• Short problem A: Decide whether each statement below agrees with the East of Eden text, answering yes or no and quoting the deciding words: (i) The East of Eden project lasted roughly ten years. (ii) For the second chapter, the photographer chose to photograph people in the U.S. (iii) The duck pond in the third chapter was once a bomb crater.
• Short problem B:
Answer these questions from the East of Eden text:
(i) In what year did Pipo Nguyen-Duy arrive in the United States as a refugee?
(ii) How many chapters does the East of Eden project have?
(iii) Which member of the photographer's family was a war amputee?
• Short problem C: Print everything in the East of Eden text from "As a student" down to "and the imagined.".

As a student at a small liberal arts college, I was lucky to have met and worked under the supervision of Pipo Nguyen-Duy, an acclaimed fine art photographer and a respected professor of photography at Oberlin College. His childhood in the Demilitarized Zone with ceaseless sound of gunshots and his arrival in the United States as a Vietnamese refugee in 1975 have influenced Pipo’s artworks to convey his sensibility, transcultural identity, and site specificity. In his recent work, the fine intertwinement of the Eastern essence and the Western art-historical appropriations choreographed within a single frame juxtaposes and integrates the seemingly contradictory concepts: the pristine and the disturbed, the past and the present, the real and the imagined.
Pipo Nguyen Duy: The project East of Eden started in 2003 and ended in 2013, lasting roughly 10 years. It consists of three chapters:
The first one tells the narrative of my experience growing up in the war and my feeling post 9/11 as a reminder of what happened. It reintroduced the landscape of anxiety that was always present when I grew up in Vietnam. However, instead of telling the story using my Vietnamese experience, I was trying to rewrite it in the way that made sense to the [American] audience here, especially with my kids growing up in this country and never having experienced that kind of anxiety before.
The second chapter was when I decided that, instead of photographing people in the U.S. to tell my story, I wanted to go back and reexamine the notion of Eden, especially what happened years after the war. The idea was translated by having people with physical wounds, war amputees, posing in the beautiful fields that were regenerated. The project came from my own experience of having my brother as a war amputee and my question of how these people moved on in the garden, an Eden that was once broken and regenerated again.
The third chapter is what I’m working on right now. It is about my lost experience of growing up in Vietnam, when I did not have a childhood in the same way that these kids would do. Some of these images are restaging some kind of childhood play, again using a landscape that used to be scarred but now has been regenerated, like the duck pond that used to be a bomb crater. All of these childish, playful games set up as a reminder of the legacy of the war. The idea of these kids coming out of such lush landscapes makes it seem like they are emerging from an Eden of their own.

• Dataset excerpts:

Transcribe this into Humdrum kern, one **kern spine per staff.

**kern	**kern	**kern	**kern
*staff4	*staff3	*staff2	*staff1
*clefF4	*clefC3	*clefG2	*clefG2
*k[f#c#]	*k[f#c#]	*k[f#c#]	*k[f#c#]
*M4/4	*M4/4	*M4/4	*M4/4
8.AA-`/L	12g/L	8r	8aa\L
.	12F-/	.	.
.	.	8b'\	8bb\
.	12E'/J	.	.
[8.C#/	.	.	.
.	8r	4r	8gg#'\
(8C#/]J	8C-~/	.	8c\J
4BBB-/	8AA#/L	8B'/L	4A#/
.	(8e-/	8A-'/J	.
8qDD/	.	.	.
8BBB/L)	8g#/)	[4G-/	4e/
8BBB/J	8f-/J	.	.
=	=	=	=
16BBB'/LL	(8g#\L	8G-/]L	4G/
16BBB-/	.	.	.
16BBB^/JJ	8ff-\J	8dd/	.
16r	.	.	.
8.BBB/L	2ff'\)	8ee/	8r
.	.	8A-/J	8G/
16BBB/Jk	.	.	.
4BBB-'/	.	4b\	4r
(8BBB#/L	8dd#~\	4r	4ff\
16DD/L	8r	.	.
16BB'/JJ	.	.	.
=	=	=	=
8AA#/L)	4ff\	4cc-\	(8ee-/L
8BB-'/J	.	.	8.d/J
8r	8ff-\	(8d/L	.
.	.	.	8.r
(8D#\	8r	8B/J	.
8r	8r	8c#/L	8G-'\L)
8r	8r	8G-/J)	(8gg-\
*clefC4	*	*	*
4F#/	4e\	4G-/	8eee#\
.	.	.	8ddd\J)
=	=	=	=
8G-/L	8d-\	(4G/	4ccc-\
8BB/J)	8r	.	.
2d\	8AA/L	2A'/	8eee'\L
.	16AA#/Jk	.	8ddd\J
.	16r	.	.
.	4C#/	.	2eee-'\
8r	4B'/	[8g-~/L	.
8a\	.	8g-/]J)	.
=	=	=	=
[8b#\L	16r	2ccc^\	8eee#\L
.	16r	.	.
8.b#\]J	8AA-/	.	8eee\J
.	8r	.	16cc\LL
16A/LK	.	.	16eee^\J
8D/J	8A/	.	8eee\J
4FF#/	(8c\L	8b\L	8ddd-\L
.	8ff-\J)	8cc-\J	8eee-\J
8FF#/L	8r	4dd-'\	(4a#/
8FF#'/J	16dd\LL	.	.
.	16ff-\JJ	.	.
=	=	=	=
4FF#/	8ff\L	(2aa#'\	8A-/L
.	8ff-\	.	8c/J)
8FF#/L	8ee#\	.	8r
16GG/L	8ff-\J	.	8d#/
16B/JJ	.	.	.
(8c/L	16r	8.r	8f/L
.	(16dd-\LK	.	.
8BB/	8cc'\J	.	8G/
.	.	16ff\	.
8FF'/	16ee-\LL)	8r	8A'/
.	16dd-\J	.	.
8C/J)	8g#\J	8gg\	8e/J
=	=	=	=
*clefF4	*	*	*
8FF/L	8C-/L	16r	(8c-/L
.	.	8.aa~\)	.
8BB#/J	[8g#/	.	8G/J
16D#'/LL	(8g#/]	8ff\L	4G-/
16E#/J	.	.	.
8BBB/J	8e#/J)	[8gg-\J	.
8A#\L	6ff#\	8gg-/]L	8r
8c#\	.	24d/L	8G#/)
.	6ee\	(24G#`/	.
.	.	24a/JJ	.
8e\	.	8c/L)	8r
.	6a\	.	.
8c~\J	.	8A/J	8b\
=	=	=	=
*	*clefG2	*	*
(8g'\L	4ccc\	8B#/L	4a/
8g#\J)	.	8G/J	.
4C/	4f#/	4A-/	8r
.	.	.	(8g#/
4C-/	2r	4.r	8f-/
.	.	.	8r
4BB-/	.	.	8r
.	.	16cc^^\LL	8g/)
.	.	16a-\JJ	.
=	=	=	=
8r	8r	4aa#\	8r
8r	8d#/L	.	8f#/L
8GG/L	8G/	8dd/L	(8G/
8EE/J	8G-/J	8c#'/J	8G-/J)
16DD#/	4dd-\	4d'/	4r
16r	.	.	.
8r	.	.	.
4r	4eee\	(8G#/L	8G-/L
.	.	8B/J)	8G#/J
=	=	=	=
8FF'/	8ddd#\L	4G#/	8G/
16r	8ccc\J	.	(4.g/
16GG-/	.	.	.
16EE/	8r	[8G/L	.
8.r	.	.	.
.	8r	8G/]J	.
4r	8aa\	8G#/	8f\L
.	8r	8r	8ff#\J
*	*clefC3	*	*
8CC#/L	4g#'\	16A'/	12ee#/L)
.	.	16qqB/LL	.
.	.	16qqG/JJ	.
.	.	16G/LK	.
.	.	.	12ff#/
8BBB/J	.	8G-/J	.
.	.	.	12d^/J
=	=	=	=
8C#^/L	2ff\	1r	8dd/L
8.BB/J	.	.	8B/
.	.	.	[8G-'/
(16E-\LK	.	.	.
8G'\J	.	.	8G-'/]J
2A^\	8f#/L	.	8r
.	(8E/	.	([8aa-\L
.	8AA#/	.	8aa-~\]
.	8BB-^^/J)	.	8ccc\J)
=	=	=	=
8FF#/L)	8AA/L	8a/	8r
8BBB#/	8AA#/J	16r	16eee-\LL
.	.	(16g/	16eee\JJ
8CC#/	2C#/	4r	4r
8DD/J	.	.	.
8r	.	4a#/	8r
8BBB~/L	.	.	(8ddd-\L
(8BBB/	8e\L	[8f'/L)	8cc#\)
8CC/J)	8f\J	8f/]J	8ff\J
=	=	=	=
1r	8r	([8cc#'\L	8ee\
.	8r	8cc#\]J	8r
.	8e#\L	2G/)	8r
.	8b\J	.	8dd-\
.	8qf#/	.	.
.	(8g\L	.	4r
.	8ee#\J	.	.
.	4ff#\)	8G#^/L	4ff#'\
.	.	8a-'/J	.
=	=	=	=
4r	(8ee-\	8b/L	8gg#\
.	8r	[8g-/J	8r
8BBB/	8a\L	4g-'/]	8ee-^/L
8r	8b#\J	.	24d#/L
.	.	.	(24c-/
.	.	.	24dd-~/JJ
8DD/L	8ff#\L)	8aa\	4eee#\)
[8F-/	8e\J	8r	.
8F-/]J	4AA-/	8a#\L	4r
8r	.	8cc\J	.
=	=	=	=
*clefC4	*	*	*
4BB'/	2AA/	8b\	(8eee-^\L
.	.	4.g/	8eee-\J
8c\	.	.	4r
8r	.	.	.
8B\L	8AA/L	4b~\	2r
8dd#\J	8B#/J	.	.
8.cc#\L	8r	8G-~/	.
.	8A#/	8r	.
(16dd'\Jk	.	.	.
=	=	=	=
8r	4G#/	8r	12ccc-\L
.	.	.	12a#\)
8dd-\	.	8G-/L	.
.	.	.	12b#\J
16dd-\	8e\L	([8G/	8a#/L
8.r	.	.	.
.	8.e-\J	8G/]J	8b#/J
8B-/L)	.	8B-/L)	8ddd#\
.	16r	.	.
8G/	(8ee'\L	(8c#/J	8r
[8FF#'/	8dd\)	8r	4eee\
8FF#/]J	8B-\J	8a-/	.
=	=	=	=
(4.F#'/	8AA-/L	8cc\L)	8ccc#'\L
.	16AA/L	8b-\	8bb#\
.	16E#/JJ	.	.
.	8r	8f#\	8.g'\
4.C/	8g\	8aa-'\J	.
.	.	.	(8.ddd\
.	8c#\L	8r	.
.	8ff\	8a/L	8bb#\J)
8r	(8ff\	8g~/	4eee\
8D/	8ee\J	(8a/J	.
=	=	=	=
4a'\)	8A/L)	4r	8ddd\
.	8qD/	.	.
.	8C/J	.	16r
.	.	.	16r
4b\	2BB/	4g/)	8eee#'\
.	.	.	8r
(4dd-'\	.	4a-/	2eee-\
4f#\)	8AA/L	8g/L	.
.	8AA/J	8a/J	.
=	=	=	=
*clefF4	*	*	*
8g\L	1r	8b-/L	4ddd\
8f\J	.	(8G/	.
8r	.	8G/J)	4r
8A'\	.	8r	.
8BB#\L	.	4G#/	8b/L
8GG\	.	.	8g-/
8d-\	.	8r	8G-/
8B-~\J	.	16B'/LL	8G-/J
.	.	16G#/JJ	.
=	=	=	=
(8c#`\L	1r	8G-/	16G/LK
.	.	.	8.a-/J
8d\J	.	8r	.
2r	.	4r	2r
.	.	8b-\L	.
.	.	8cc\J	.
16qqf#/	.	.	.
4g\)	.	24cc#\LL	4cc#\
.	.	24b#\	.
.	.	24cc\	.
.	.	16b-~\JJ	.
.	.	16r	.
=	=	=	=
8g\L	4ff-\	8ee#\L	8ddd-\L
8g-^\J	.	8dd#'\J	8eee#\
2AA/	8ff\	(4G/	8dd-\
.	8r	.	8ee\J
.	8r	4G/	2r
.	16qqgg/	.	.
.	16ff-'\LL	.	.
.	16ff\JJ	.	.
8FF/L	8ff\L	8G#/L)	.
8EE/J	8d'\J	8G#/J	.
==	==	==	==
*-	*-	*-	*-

• Expected output A:
(i) Yes: "started in 2003 and ended in 2013, lasting roughly 10 years"
(ii) No: "instead of photographing people in the U.S. to tell my story, I wanted to go back and reexamine the notion of Eden"
(iii) Yes: "the duck pond that used to be a bomb crater"

• Expected output B:
(i) 1975
(ii) Three
(iii) His brother

• Expected output C:
As a student at a small liberal arts college, I was lucky to have met and worked under the supervision of Pipo Nguyen-Duy, an acclaimed fine art photographer and a respected professor of photography at Oberlin College. His childhood in the Demilitarized Zone with ceaseless sound of gunshots and his arrival in the United States as a Vietnamese refugee in 1975 have influenced Pipo’s artworks to convey his sensibility, transcultural identity, and site specificity. In his recent work, the fine intertwinement of the Eastern essence and the Western art-historical appropriations choreographed within a single frame juxtaposes and integrates the seemingly contradictory concepts: the pristine and the disturbed, the past and the present, the real and the imagined.